**Data supplied:**
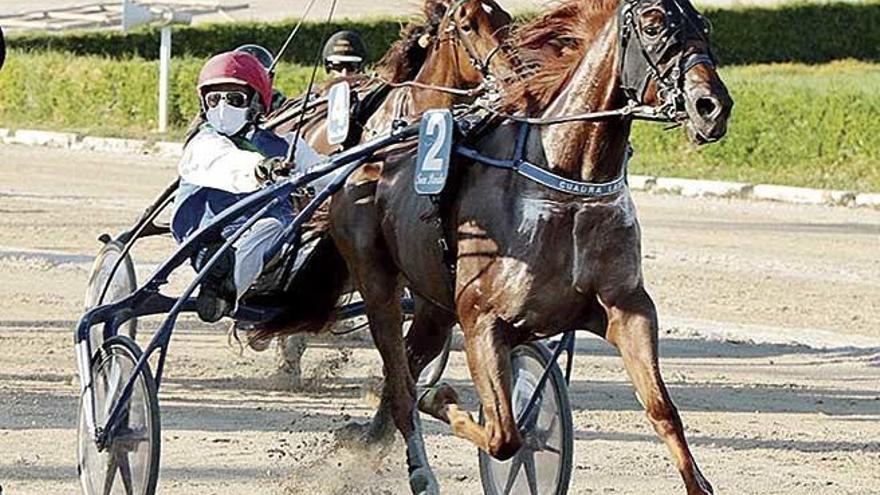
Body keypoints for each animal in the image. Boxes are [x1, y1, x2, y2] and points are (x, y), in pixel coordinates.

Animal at [326, 0, 732, 494]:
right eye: (653, 25)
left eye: (704, 24)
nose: (712, 106)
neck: (568, 178)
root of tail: (363, 159)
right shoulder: (482, 319)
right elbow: (504, 434)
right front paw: (441, 399)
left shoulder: (628, 308)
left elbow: (662, 410)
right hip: (378, 284)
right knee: (401, 382)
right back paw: (419, 461)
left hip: (432, 305)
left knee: (407, 363)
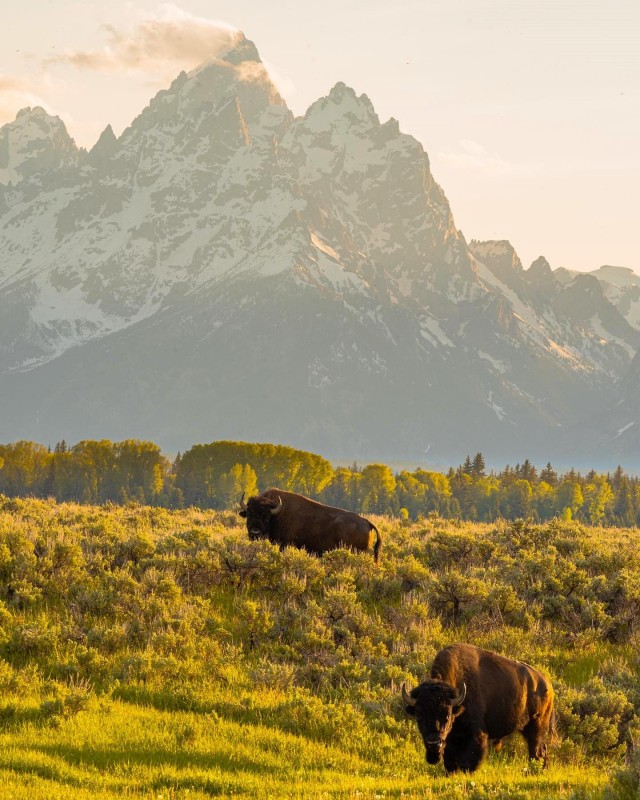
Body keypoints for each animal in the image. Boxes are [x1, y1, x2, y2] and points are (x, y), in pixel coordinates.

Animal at [239, 488, 380, 564]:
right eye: (249, 514)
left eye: (267, 517)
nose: (255, 532)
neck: (277, 514)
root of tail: (366, 522)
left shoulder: (284, 544)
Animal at [402, 640, 552, 772]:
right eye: (419, 715)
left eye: (448, 714)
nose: (433, 743)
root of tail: (547, 684)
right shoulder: (451, 738)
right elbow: (450, 761)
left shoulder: (475, 733)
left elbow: (469, 759)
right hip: (526, 728)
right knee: (541, 749)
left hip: (536, 726)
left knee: (536, 750)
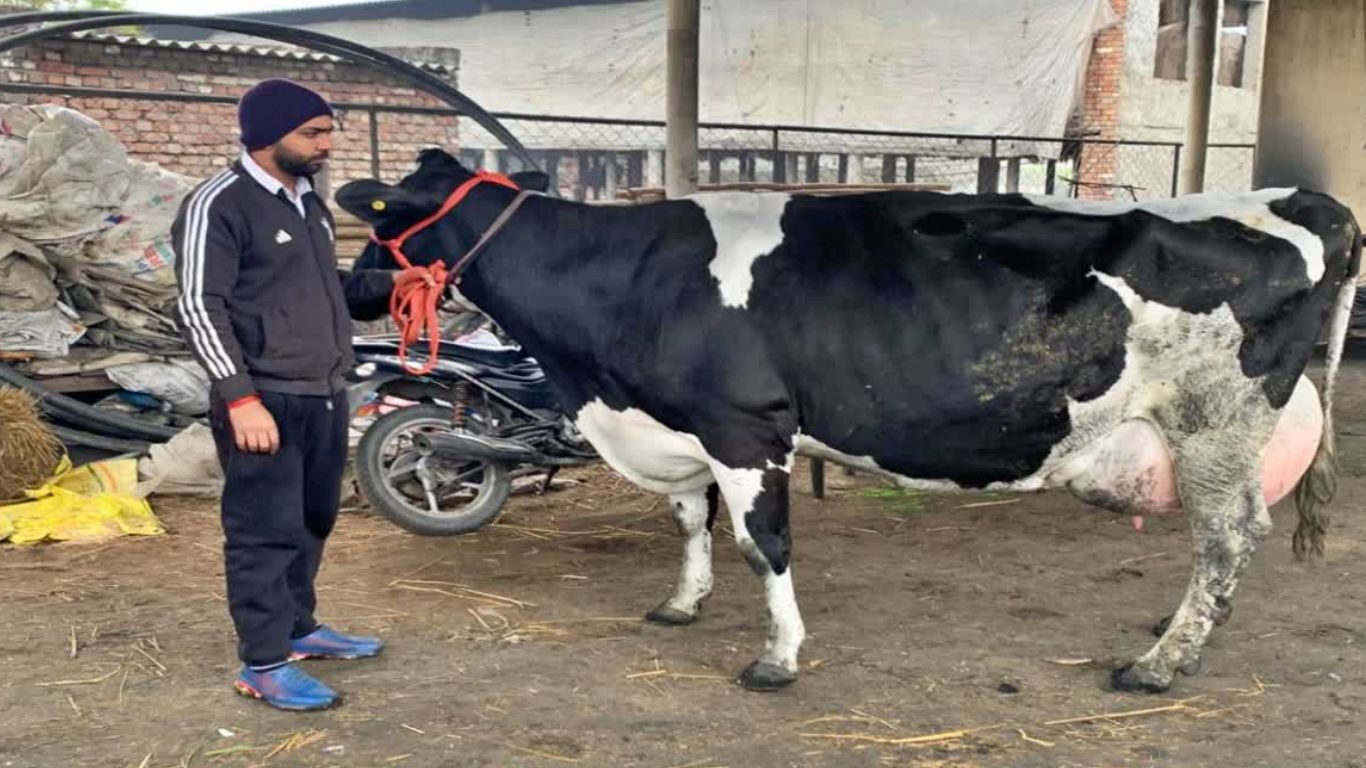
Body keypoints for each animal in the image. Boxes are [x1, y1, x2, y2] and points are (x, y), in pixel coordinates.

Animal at [338, 149, 1361, 694]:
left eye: (383, 218)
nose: (352, 292)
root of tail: (1298, 198)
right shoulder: (683, 431)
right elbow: (687, 523)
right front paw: (681, 604)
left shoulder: (747, 427)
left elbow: (763, 547)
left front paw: (778, 658)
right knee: (1221, 547)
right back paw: (1181, 627)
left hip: (1214, 418)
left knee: (1228, 536)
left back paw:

**Work instruction:**
Exactly the lines from the one containing "left elbow: (763, 547)" through the final line of the records must appear in your reply, and no others.

**Solution for this task:**
left elbow: (763, 547)
left front paw: (778, 658)
right knee: (1221, 547)
right back paw: (1181, 627)
left hip: (1214, 418)
left knee: (1228, 536)
left back paw:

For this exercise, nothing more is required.